The 1935 “Labor Day” hurricane killed 485 in Florida. Of the dead, 257 were veterans stationed in work camps by the FDR administration in the Florida Keys to construct the Overseas Highway connecting the mainland with Key West. Mass cremations and burials were held for the dead.
2. The veterans’ deaths prompted Earnest Hemingway (a Key West resident) to pen a critical article, “Who Killed the Vets?” for The New Masses magazine (a Marxist publication). At the time, transient veterans were dubbed “Bonus Marchers” and “diseased” bums by the media.
3. By 1934, the problem of transient WW1 veterans seeking jobs had become acute in Washington DC, which lacked facilties to host them. So FDR came up with a plan to ship thousands of veterans to work camps in Florida, where many wound up in the path of the “Labor Day Hurricane”.
4. “They are doing coolie-labor for $45 a month and they have been put down in Florida Keys where they can’t make trouble. The veterans had no opportunity to leave, nor any protection against hurricanes; and they never had a chance for their lives,” Earnest Hemingway observed.

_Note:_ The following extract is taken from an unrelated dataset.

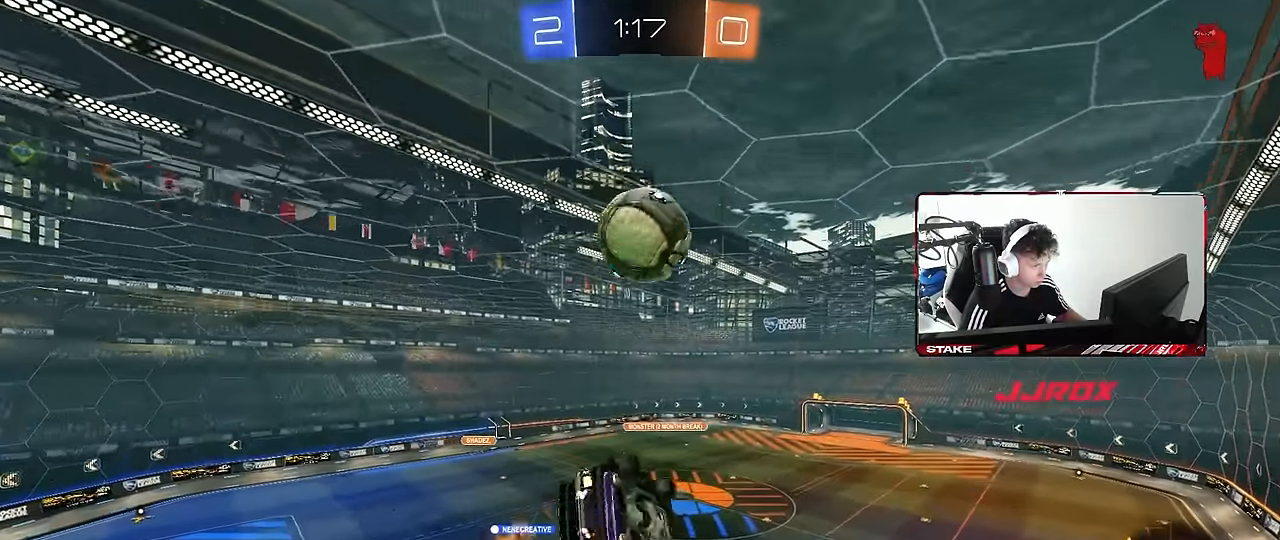
{"keys": ["a", "shift", "w"], "mouse": ["left"], "mouse_move": "still", "events": [[17, "mouse_left", "up"], [67, "s", "up"], [117, "a", "up"], [117, "shift", "up"], [150, "w", "down"], [300, "a", "down"], [300, "mouse_left", "down"], [350, "d", "up"], [383, "shift", "down"]]}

5. After the hurricane killed many veterans, a Washington Post editorial, “Ruin in the Veterans’ Camps” declared: "…the camps were havens of rest designed to keep Bonus Marchers away from Washington. Most of these veterans are drifters, psychopathic cases, and troublemakers…”
Dorian touched down on Great Abaco Island, east of Miami, where a resident described the direct hit as “total devastation”. Its sustained 185 MPH winds at landfall tie it for the sustained landfall windspeed record set by the 1935 “Labor Day Hurricane”.